**EXERCISE**
Can you replace "Paid Search" with "Search Ads" throughout the data below and give the text back with everything else unchanged and the pictures left out?

+---+

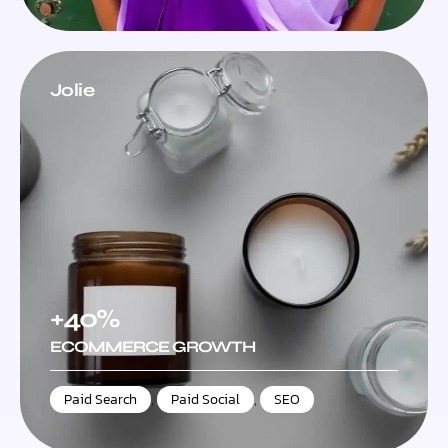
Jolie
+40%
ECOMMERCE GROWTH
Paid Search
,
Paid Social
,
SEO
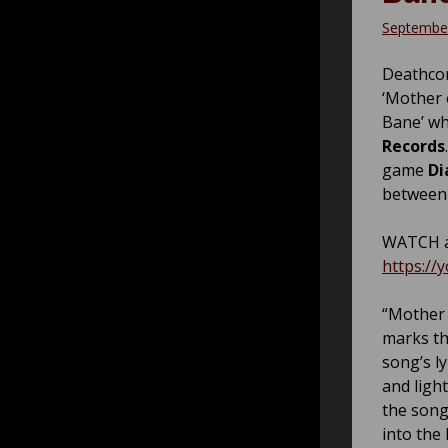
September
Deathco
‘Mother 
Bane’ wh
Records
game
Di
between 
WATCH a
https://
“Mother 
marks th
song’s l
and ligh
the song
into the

+---+

**SOLVED PROBLEM**
Jolie
+40%
ECOMMERCE GROWTH
Search Ads
,
Paid Social
,
SEO
September
Deathco
‘Mother 
Bane’ wh
Records
game
Di
between 
WATCH a
https://
“Mother 
marks th
song’s l
and ligh
the song
into the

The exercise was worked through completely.